I’m going to try. I think I should be able to get at least 5 of them to accept another calf. Yes they should have plenty of milk. They will more than double the milk production of a standard beef cow.
@@FarmandHammer oke and nice video btw
👍😀
When I was in the ffa years ago we kept books way different. You have to know exactly what and if you are making profit. Working for free is waisted time. You keep all cost records. No guessing. There’s water, electric, hay, bedding, land, building, equipment, fuel on all fronts. Don’t kill yourself on losing projects. Use your time wisely.
What about your time involved in raising the herd?
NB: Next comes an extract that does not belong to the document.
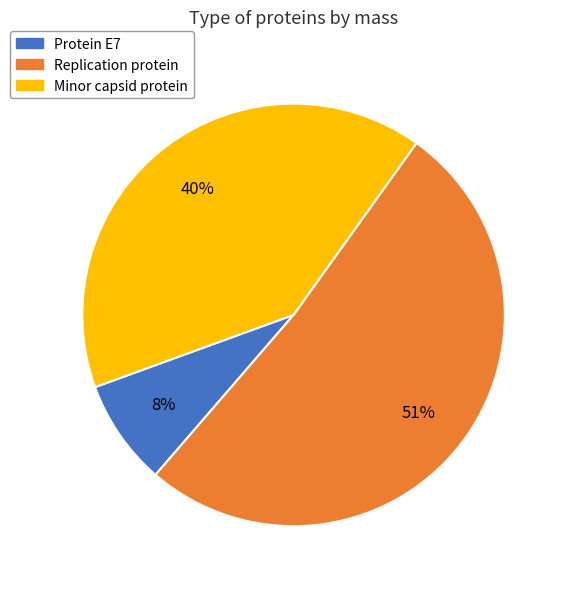

To the nearest percent, what is the difference between the Replication protein and Protein E7 slice percentages?

43%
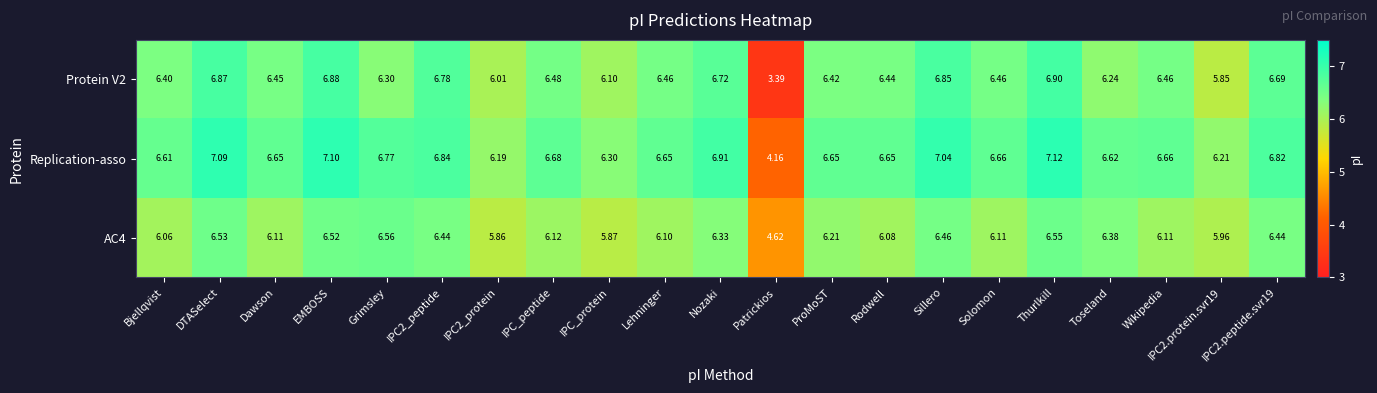

List the series in order of their peak value, lowest first.

AC4, Protein V2, Replication-asso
Where did you get the sweat shirt
Cody Creelman on UA-cam sent it to me
Cody Creelman on UA-cam sent it to me!
Do you have a Facebook page
I don't think I could be a rancher or breeder. I get attached to animals as pets and would want to keep them for life and spare them from slaughter. I'm not a treehugger, I just like all creatures.
It is tough to sell them especially the ones that like their petting. But I have to remember their purpose in life is to feed someone somewhere in the world. That makes it a little easier to sell!
Feed them salt and no water till you get ready to take them to the sale
Just curious what is the reasoning for this
@@ryderschwager2377 salt makes them thirsty let them drink right before you load them up for they can weight more with all that water in them.
Where do u live? U said ur lookin for a job. I’m wanting to learn more about raising cattle. I have a place and I’d be willing to hire u as a consultant for about a month. Name your price. Tony Xenos St Louis Mo. farm is in Salem Mo
What are you wanting to learn? I could potentially help you out. knowledgeable cattle farmer in Buffalo MO
Got A.I.?
is there many heifer bottle calves going through the sales ? and are they priced more than bull calves ? would the heifers reproduce ?or they all twins ?
30 dollars for a bale of hay? What?
what do you pay?
@@dereklouderbaugh570 I bale my own hay and Alfalfa. And I also do it for my neighbors so it pays itself off after a few years, I'm in illinois I have 512 acres.
1st
Congrats!
Now you messed up there somewhere you should have 18k in them and 17k is what you got so you're in the negative if your making a profit something is coming up that's going to take twice your profit ! Rule of farming!
I may have screwed up a little in my calculations but I am within $500. And yes that’s a good rule!
@@FarmandHammer that's just my experience or so it seems, it may be completely different in your case !
2020 didn't really work out
You better get a job at McDonald's
give Apple cider vinegar in their water. They will be healthier and gain more lbs per day.